Body language can speak worlds between the lines. McAnuff played on Henry’s statement, “We are the makers of manners, Kate:” “While Henry (Aaron Krohn) delivers these lines with kingly self-assurance, Princess Katherine (Bethany Jillard) receives them with discernible incredulity.”  

Just as casting an actress for the Chorus invites a female perspective, “having a female Governor of Harfleur feminized the city and provided a direct response to the horrendous threat of rape and murder that Henry had offered, his language and her body in direct connection and opposition.”   Freestone took the regendering further in her 2018 production for the Bristol Tobacco Factory, confronting the play’s masculine world by casting

“female actors in the male roles of Exeter (Alice Barclay), Montjoy (Amy Rockson), Gower (Melody Brown), Bardolph/Williams/Macmorris (Rosie Armstrong) as well as Joanne Howarth’s doubling of Burgundy and the Chorus ... But this was neither a gimmick nor an empty gesture nor did the production aim merely to install female actors into patriarchal positions of power; rather it sought to demonstrate that the world of high politics was as natural and frustrating a place for female as for male agency.”


Furthermore, Freestone empowered the princess’s role by combining it with that of the Dauphin. This Katherine was

less a blushing bride who turns swords to wedding bells in the play’s sentimental final scene, than a raging termagant with more than a dash of Joan La Pucelle [Joan of Arc] about her.
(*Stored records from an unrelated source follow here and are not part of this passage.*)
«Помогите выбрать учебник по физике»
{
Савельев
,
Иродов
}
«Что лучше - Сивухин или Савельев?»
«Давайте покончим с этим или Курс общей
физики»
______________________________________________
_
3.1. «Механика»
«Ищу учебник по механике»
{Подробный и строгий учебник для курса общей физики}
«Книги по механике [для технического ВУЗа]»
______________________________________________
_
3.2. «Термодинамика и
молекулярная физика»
Dressed in gothic black with huge buckled boots, studded gloves and a shaven head, Heledd Gwynn’s Katherine was a gutsy and rebellious presence.  

When her lover (Le Fer/Orleans), is killed by Pistol, she cradles the body and uses it, like a grotesque dummy, for the English lesson – before physically resisting Henry with anguish and despair in the wooing scene.